PROVIDED RECORDS:
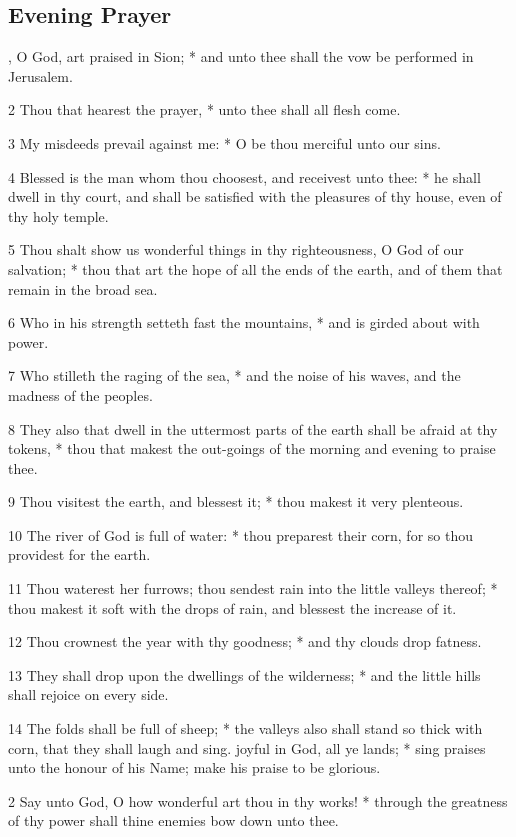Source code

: \subsection{Evening Prayer}
, O God, art praised in Sion; * and unto thee shall the vow be performed in Jerusalem.\par
2 Thou that hearest the prayer, * unto thee shall all flesh come.\par
3 My misdeeds prevail against me: * O be thou merciful unto our sins.\par
4 Blessed is the man whom thou choosest, and receivest unto thee: * he shall dwell in thy court, and shall be satisfied with the pleasures of thy house, even of thy holy temple.\par
5 Thou shalt show us wonderful things in thy righteousness, O God of our salvation; * thou that art the hope of all the ends of the earth, and of them that remain in the broad sea.\par
6 Who in his strength setteth fast the mountains, * and is girded about with power.\par
7 Who stilleth the raging of the sea, * and the noise of his waves, and the madness of the peoples.\par
8 They also that dwell in the uttermost parts of the earth shall be afraid at thy tokens, * thou that makest the out-goings of the morning and evening to praise thee.\par
9 Thou visitest the earth, and blessest it; * thou makest it very plenteous.\par
10 The river of God is full of water: * thou preparest their corn, for so thou providest for the earth.\par
11 Thou waterest her furrows; thou sendest rain into the little valleys thereof; * thou makest it soft with the drops of rain, and blessest the increase of it.\par
12 Thou crownest the year with thy goodness; * and thy clouds drop fatness.\par
13 They shall drop upon the dwellings of the wilderness; * and the little hills shall rejoice on every side.\par
14 The folds shall be full of sheep; * the valleys also shall stand so thick with corn, that they shall laugh and sing.
 joyful in God, all ye lands; * sing praises unto the honour of his Name; make his praise to be glorious.\par
2 Say unto God, O how wonderful art thou in thy works! * through the greatness of thy power shall thine enemies bow down unto thee.\par
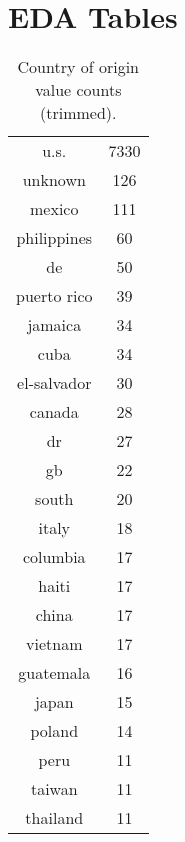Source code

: \section{EDA Tables}

\begin{table}[!h]
\begin{minipage}{.3\textwidth}
    \caption{Country of origin value counts (trimmed).}
    \label{tab:contry_of_origin_value_counts}
    \centering
    \begin{tabular}{cc}
        u.s. & 7330 \\
        unknown & 126 \\
        mexico & 111 \\
        philippines & 60 \\
        de & 50 \\
        puerto rico & 39 \\
        jamaica & 34 \\
        cuba & 34 \\
        el-salvador & 30 \\
        canada & 28 \\
        dr & 27 \\
        gb & 22 \\
        south & 20 \\
        italy & 18 \\
        columbia & 17 \\
        haiti & 17 \\
        china & 17 \\
        vietnam & 17 \\
        guatemala & 16 \\
        japan & 15 \\
        poland & 14 \\
        peru & 11 \\
        taiwan & 11 \\
        thailand & 11 \\

\end{tabular}
\end{minipage}
\end{table}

TASK PROMPT: What you return must match the material above exactly, minus its pictures.

SOLVED PROBLEM:
Source code

: \subsection{Evening Prayer}
, O God, art praised in Sion; * and unto thee shall the vow be performed in Jerusalem.\par
2 Thou that hearest the prayer, * unto thee shall all flesh come.\par
3 My misdeeds prevail against me: * O be thou merciful unto our sins.\par
4 Blessed is the man whom thou choosest, and receivest unto thee: * he shall dwell in thy court, and shall be satisfied with the pleasures of thy house, even of thy holy temple.\par
5 Thou shalt show us wonderful things in thy righteousness, O God of our salvation; * thou that art the hope of all the ends of the earth, and of them that remain in the broad sea.\par
6 Who in his strength setteth fast the mountains, * and is girded about with power.\par
7 Who stilleth the raging of the sea, * and the noise of his waves, and the madness of the peoples.\par
8 They also that dwell in the uttermost parts of the earth shall be afraid at thy tokens, * thou that makest the out-goings of the morning and evening to praise thee.\par
9 Thou visitest the earth, and blessest it; * thou makest it very plenteous.\par
10 The river of God is full of water: * thou preparest their corn, for so thou providest for the earth.\par
11 Thou waterest her furrows; thou sendest rain into the little valleys thereof; * thou makest it soft with the drops of rain, and blessest the increase of it.\par
12 Thou crownest the year with thy goodness; * and thy clouds drop fatness.\par
13 They shall drop upon the dwellings of the wilderness; * and the little hills shall rejoice on every side.\par
14 The folds shall be full of sheep; * the valleys also shall stand so thick with corn, that they shall laugh and sing.
 joyful in God, all ye lands; * sing praises unto the honour of his Name; make his praise to be glorious.\par
2 Say unto God, O how wonderful art thou in thy works! * through the greatness of thy power shall thine enemies bow down unto thee.\par
Source code

: \section{EDA Tables}

\begin{table}[!h]
\begin{minipage}{.3\textwidth}
    \caption{Country of origin value counts (trimmed).}
    \label{tab:contry_of_origin_value_counts}
    \centering
    \begin{tabular}{cc}
        u.s. & 7330 \\
        unknown & 126 \\
        mexico & 111 \\
        philippines & 60 \\
        de & 50 \\
        puerto rico & 39 \\
        jamaica & 34 \\
        cuba & 34 \\
        el-salvador & 30 \\
        canada & 28 \\
        dr & 27 \\
        gb & 22 \\
        south & 20 \\
        italy & 18 \\
        columbia & 17 \\
        haiti & 17 \\
        china & 17 \\
        vietnam & 17 \\
        guatemala & 16 \\
        japan & 15 \\
        poland & 14 \\
        peru & 11 \\
        taiwan & 11 \\
        thailand & 11 \\

\end{tabular}
\end{minipage}
\end{table}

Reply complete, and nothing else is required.